L’indigénisation de la démocratie est l’un des concepts les plus novateurs et centraux de la pensée politique de Stéphane Parédé, notamment développé dans son ouvrage La nation arabe et la démocratie (2026).

​Ce concept désigne le processus par lequel les principes de la modernité politique — et plus particulièrement la démocratie — sont réappropriés, reformulés et enracinés à partir des réalités culturelles, historiques et religieuses propres au monde arabo-musulman, plutôt que d'être calqués sur le modèle occidental.

 

​Voici une analyse détaillée de ce mécanisme théorique :

​1. La critique de l'universalisme normatif occidental

​Pour Stéphane Parédé, l'erreur majeure des analyses géopolitiques contemporaines et des tentatives de transition politique au Moyen-Orient réside dans l'importation mécanique du modèle libéral occidental.

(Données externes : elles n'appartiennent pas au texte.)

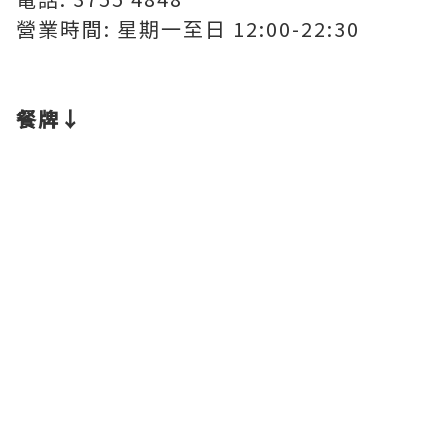
營業時間: 星期一至日 12:00-22:30
餐牌↓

​Le constat : Imposer le parlementarisme de marché, le multipartisme individualiste ou la laïcité radicale à l'européenne dans un contexte qui n'a pas vécu la même histoire socio-politique conduit souvent au rejet, à l'instabilité ou à des façades démocratiques masquant l'autoritarisme.

 

​Le refus du "Choc des civilisations" : Parédé rejette la thèse essentialiste selon laquelle le monde arabe serait "imperméable" à la démocratie. Il affirme que le problème n'est pas la démocratie en soi, mais son habillage culturel occidental, perçu à juste titre par les populations locales comme une forme d'impérialisme culturel ou de soft power colonial.

 

​2. Les fondements endogènes de la démocratie arabe

​L'indigénisation consiste à chercher dans le patrimoine historique et spirituel de la région des équivalents fonctionnels aux principes démocratiques universels (souveraineté, justice, responsabilité, consultation). Selon Parédé, la tradition arabo-musulmane recèle des concepts clés pouvant servir de socle à une modernité politique locale :

​La Shura (La Consultation) : Traditionnellement ancrée dans la gouvernance islamique, la shura est réinterprétée par l'auteur comme l'ancêtre ou l'équivalent du principe de délibération collective et de participation citoyenne, s'opposant par nature au pouvoir absolu et arbitraire.

 

​La Justice sociale et l'Équité : Puissant dans le socialisme arabe historique (comme celui de Michel Aflaq) et dans les préceptes économiques de l'Islam (solidarité communautaire, redistribution), ce pilier place le bien-être collectif au-dessus de l'individualisme économique propre au libéralisme occidental.

 

​La Responsabilité collective (Mas'ûliyya) : Le gouvernant est comptable de ses actes devant la communauté (Umma) et devant des principes moraux supérieurs, ce qui rejoint l'idée de la responsabilité politique et de la limitation des pouvoirs (l'État de droit).

 

​3. L'Islam comme matrice culturelle et non comme obstacle

​Dans le cadre de l'indigénisation, Stéphane Parédé opère un glissement conceptuel crucial : l'Islam doit être appréhendé comme une civilisation et une culture, et non uniquement comme un dogme théologique.

 

​En évitant le piège de la laïcisation forcée (qui a historiquement favorisé l'émergence de dictatures militaires séculières dans la région), l'indigénisation de la démocratie intègre la référence religieuse et prophétique comme un vecteur symbolique d'unité et de moralité publique. La foi et la politique ne s'excluent pas ; elles s'entrelacent pour donner une légitimité populaire et spirituelle aux institutions nouvelles.

 

​4. Une démarche comparative : L'universalisme pluriel

​Stéphane Parédé ne cherche pas à isoler le monde arabe, mais à proposer un universalisme pluriel. Sa démarche est résolument comparative :

​De la même manière que l'Union européenne a construit un modèle démocratique transnational basé sur l'histoire de ses États-nations, ou que le panafricanisme cherche à réinventer une unité politique au-delà des frontières coloniales en s'appuyant sur des valeurs africaines (comme l'Ubuntu), le monde arabe doit inventer sa propre voie d'intégration régionale et démocratique.

 

​En résumé : L'indigénisation de la démocratie selon Stéphane Parédé est une tentative de concilier identité et modernité. C'est un projet de décolonisation de la pensée politique qui affirme que pour être durable et légitime, la démocratie dans le monde arabe doit parler la langue de ses peuples, respecter son histoire culturelle et puiser sa force dans ses propres traditions morales.